Publié le 10/10/2020 par Bertrand Gevart / Catégorie: Critique

Depuis l’Allemagne jusqu’à la mer noire, la réalisatrice Zlatina Rousseva dresse le portrait de plusieurs musiciens à l’occasion d’un festival mystique dédié au Danube. Traversant pendant plusieurs jours le fleuve, la mémoire de l’Histoire ressurgit par miettes, dialoguant avec les images du présent.

Lost Memory de Zlatina Rousseva

Le film Lost Memory dépeint un voyage à travers les histoires personnelles de 29 musiciens issus du monde entier rejoignant l’Histoire collective. Réunis lors d’un festival dédié au fleuve, les musiciens expriment leur émotion à travers chaque instrument. Les témoignages face caméra de plusieurs musiciens laissent entrer les souvenirs intimes dans le film et conversent avec les images d’une autre historicité, d’un autre temps. La captation des différents concerts est en réalité un moyen subtil de questionner l’identité, en plus de se mouvoir ou d’écouter attentivement, elle est le prétexte vers une ouverture abyssale, celle de la grande Histoire. La musique semble imposer son rythme, guide l’image à travers le passé, juxtapose les temporalités. Finalement, elle est le moteur d’une réflexion sur l’humain, rassemblant au présent des personnes qui ont été en guerre dans le passé.

La réalisatrice donne la parole aux témoins de l’Histoire, fait émerger la post-mémoire, celle des enfants de la guerre où des événements traumatiques. De manière très construite, allant même parfois sur le terrain du mimétisme à l’égard des archives en noir et blanc, Zlatina Rousseva parvient à tisser des liens parfois ténus, tantôt profonds, entre le passé et le présent.

À partir des images tournées dans le présent, elle interroge les mêmes images du passé, faisant ressurgir les guerres, l’exil, la pauvreté. Cet « entre » de l’Histoire est mis en scène à la fois par le musicien-témoin et les archives qui cohabitent, s’entrechoquent, exposent et nuancent le propos.

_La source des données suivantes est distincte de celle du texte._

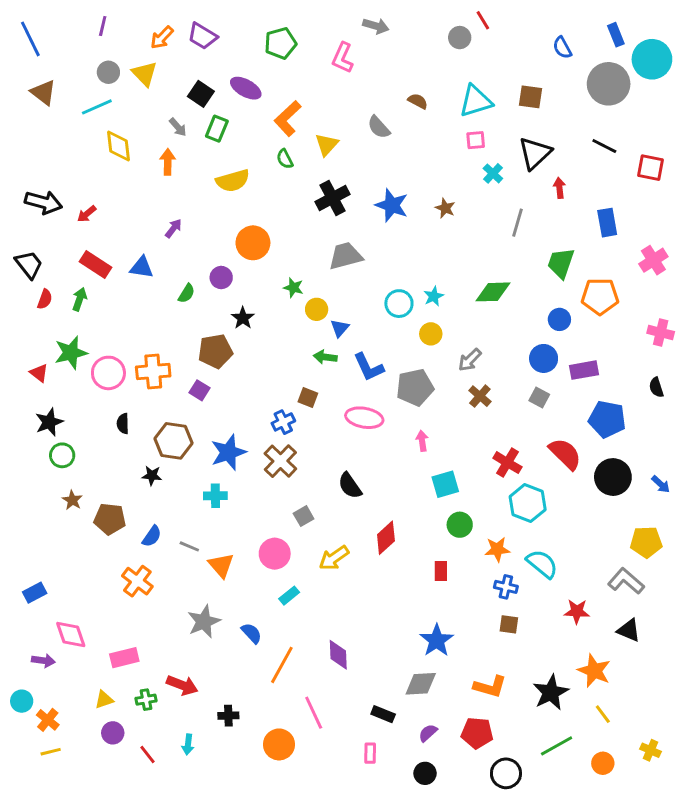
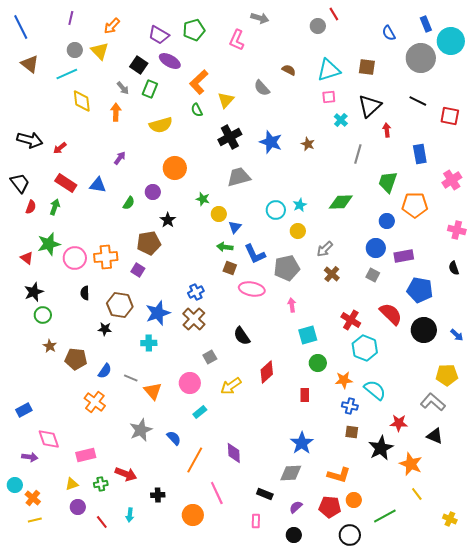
purple trapezoid: (202, 36) -> (159, 35), moved
brown square: (308, 398) -> (230, 268), moved
black star: (551, 692) -> (381, 448), moved
orange circle: (603, 763) -> (354, 500), moved

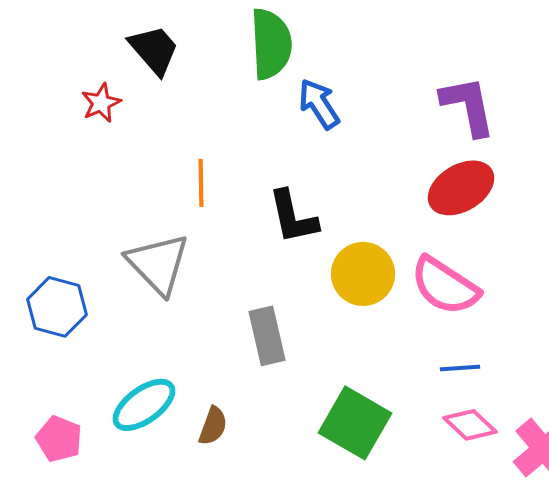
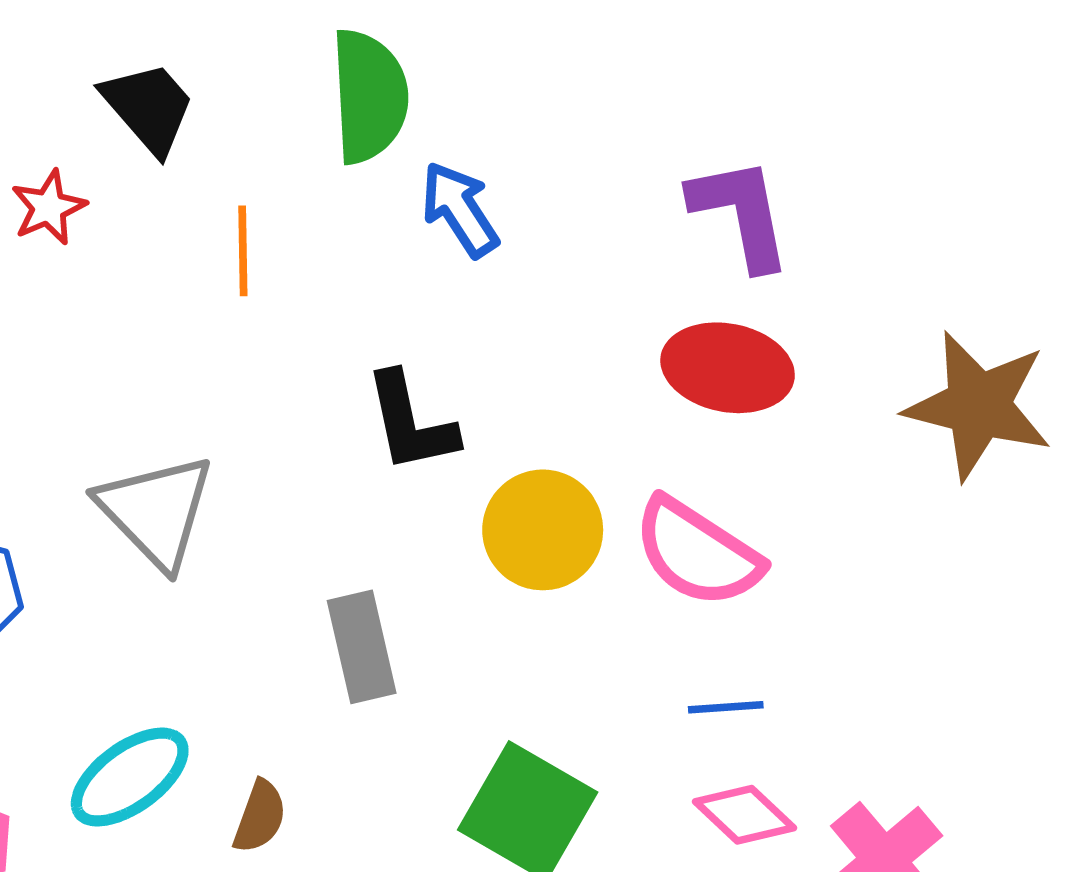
orange line: (201, 183) -> (243, 251), moved
red ellipse: (461, 188) -> (728, 368), turned 42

La musique est, dans ce documentaire, le pivot central de la réflexion qui permet de traverser des siècles différents, qui cimente et éveille la mémoire du fleuve.

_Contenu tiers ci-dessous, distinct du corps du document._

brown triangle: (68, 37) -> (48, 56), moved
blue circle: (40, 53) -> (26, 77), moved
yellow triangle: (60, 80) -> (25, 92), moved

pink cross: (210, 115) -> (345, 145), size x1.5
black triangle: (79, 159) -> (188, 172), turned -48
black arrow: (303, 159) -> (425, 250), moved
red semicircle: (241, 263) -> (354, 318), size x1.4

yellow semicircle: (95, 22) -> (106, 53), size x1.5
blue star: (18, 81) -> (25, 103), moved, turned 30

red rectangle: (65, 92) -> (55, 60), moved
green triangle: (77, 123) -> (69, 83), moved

Au fil du voyage sur l’eau, les souvenirs douloureux sont excavés et les images d’archives deviennent beaucoup plus sombres et violentes. Le film offre au regard des événements oubliés qui ont eu lieu sur les rives du Danube.

Zlatina Rousseva explore le passé à partir d’une frontière au présent et rassemble avec la musique différentes couches de souvenirs en écho avec les mémoires perdues, celles qui bordent le fleuve et dont la caméra tente inexorablement de filmer. Les multiples regards caméras des musiciens mais aussi des archives, sont autant de formes cinématographiques de l’Histoire (Antoine de Baecque), qui nous somment de ne pas oublier, qui placent l’Homme face aux images du siècle. Un film qui s’appuie sur la musique et glisse progressivement vers le discursif, faisant se confondre présent et passé.